Data shown>
-- -- --

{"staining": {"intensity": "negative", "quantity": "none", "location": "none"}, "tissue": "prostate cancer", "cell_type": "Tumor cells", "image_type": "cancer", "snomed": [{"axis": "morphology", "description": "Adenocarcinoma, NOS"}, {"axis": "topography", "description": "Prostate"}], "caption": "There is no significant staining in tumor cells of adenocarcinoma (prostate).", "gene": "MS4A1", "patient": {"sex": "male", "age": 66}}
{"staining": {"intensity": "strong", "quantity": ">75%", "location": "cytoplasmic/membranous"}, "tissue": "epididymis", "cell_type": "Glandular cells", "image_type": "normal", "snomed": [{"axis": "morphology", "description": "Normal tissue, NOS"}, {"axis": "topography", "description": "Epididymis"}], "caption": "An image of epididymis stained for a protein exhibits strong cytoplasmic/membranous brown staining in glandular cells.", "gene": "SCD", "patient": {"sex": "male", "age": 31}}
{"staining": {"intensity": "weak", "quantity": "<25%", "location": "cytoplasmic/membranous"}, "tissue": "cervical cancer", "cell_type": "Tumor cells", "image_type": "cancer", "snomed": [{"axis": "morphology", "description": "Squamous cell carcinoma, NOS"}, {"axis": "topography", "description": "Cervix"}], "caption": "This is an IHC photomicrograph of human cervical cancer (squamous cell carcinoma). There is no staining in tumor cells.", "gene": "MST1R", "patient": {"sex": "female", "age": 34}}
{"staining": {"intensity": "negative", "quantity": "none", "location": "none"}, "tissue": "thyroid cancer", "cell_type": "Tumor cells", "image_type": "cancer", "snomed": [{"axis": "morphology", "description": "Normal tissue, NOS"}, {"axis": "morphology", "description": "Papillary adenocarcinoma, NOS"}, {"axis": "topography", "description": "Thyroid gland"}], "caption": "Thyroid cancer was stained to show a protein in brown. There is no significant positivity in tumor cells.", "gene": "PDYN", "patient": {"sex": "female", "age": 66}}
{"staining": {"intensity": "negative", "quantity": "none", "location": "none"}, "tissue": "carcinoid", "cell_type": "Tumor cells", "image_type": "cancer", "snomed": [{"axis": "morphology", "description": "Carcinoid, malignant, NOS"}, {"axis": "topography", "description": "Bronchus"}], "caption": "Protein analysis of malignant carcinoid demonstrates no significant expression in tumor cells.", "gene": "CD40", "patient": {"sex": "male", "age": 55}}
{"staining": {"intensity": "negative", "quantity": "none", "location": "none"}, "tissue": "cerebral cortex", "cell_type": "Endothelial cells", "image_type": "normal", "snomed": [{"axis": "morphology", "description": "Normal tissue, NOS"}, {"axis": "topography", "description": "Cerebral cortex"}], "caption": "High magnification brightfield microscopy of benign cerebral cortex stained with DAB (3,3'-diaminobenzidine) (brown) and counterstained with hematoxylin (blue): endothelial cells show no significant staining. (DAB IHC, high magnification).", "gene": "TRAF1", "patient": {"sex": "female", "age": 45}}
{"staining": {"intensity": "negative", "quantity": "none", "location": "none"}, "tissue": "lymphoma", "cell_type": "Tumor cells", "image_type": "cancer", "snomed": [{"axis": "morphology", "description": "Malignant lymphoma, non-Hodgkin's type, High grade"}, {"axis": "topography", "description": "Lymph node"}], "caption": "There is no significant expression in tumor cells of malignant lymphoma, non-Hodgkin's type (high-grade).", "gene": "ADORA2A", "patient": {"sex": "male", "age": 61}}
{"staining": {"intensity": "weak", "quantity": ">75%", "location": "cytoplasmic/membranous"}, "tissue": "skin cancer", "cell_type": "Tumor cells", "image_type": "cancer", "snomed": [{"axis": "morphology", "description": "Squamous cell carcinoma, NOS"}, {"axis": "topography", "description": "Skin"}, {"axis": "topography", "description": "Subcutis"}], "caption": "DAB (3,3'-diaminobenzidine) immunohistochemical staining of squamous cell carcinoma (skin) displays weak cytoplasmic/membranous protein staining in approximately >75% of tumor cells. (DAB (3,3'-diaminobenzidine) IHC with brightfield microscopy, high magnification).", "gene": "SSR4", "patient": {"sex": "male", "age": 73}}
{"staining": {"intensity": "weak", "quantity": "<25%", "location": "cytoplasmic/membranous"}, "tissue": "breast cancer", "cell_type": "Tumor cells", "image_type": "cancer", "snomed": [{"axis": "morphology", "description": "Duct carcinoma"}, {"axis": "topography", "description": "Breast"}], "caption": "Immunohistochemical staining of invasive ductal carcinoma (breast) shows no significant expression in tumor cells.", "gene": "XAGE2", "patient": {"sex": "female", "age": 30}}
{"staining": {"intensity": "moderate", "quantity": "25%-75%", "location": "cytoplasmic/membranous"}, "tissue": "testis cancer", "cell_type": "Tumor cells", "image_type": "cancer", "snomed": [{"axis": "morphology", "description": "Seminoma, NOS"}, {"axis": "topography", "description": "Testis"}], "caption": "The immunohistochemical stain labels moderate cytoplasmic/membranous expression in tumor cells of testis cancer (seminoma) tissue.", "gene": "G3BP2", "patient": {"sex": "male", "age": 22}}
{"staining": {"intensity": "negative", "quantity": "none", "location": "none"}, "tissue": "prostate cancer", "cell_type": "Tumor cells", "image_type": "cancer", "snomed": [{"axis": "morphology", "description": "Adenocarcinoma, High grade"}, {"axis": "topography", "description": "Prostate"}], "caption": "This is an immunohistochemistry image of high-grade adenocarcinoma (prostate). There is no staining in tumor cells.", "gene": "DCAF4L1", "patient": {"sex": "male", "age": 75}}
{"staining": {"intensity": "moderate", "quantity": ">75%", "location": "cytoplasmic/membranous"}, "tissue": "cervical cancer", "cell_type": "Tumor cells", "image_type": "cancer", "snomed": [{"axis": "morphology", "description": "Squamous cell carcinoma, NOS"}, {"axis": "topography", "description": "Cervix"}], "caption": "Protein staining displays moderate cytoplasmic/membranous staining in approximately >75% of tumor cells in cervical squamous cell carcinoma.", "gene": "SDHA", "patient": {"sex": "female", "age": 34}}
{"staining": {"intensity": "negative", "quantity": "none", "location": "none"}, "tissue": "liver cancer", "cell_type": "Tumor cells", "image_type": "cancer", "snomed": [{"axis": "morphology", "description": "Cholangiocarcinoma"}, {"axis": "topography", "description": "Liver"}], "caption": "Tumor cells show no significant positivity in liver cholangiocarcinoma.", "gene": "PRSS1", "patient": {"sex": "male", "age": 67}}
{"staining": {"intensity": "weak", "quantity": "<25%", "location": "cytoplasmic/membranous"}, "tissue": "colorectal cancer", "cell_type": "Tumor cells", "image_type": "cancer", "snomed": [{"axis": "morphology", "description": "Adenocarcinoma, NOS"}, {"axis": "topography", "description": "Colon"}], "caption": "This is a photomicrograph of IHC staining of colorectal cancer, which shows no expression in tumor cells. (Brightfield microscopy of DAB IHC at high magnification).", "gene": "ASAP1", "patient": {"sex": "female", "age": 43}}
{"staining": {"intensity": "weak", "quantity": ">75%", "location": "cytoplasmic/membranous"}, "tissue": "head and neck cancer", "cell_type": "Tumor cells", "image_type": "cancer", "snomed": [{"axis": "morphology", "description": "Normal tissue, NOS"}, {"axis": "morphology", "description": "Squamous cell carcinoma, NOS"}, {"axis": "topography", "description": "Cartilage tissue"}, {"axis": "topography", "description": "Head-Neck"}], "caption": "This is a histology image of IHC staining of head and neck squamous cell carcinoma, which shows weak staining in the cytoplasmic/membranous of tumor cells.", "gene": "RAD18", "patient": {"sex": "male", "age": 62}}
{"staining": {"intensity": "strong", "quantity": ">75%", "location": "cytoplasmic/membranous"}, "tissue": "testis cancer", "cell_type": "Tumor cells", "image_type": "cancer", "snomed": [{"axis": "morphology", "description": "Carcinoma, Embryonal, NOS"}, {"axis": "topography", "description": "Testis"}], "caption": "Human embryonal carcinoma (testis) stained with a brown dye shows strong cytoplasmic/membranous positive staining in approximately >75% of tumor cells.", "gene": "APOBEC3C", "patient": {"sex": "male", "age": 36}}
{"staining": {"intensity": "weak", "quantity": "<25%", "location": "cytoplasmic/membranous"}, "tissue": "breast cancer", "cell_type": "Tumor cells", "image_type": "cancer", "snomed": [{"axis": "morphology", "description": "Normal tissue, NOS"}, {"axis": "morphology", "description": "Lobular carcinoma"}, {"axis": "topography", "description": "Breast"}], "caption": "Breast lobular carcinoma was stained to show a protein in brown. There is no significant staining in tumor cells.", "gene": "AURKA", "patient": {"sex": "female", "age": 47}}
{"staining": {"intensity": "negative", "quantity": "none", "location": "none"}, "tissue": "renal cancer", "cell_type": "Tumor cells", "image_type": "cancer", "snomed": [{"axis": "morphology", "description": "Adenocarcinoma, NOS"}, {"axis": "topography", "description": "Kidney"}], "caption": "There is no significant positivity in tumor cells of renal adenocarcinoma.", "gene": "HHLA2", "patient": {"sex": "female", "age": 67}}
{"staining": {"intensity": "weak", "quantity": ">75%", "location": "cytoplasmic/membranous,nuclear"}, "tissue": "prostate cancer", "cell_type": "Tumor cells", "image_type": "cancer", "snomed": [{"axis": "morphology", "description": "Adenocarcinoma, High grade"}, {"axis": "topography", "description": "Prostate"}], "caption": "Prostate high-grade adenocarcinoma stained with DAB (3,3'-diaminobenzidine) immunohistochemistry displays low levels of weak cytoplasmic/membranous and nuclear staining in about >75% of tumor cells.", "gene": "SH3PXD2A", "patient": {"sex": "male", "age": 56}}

-- -- --

Exercise details>
If a line in the records has the word "strong", copy that line.

Your response>
{"staining": {"intensity": "strong", "quantity": ">75%", "location": "cytoplasmic/membranous"}, "tissue": "epididymis", "cell_type": "Glandular cells", "image_type": "normal", "snomed": [{"axis": "morphology", "description": "Normal tissue, NOS"}, {"axis": "topography", "description": "Epididymis"}], "caption": "An image of epididymis stained for a protein exhibits strong cytoplasmic/membranous brown staining in glandular cells.", "gene": "SCD", "patient": {"sex": "male", "age": 31}}
{"staining": {"intensity": "strong", "quantity": ">75%", "location": "cytoplasmic/membranous"}, "tissue": "testis cancer", "cell_type": "Tumor cells", "image_type": "cancer", "snomed": [{"axis": "morphology", "description": "Carcinoma, Embryonal, NOS"}, {"axis": "topography", "description": "Testis"}], "caption": "Human embryonal carcinoma (testis) stained with a brown dye shows strong cytoplasmic/membranous positive staining in approximately >75% of tumor cells.", "gene": "APOBEC3C", "patient": {"sex": "male", "age": 36}}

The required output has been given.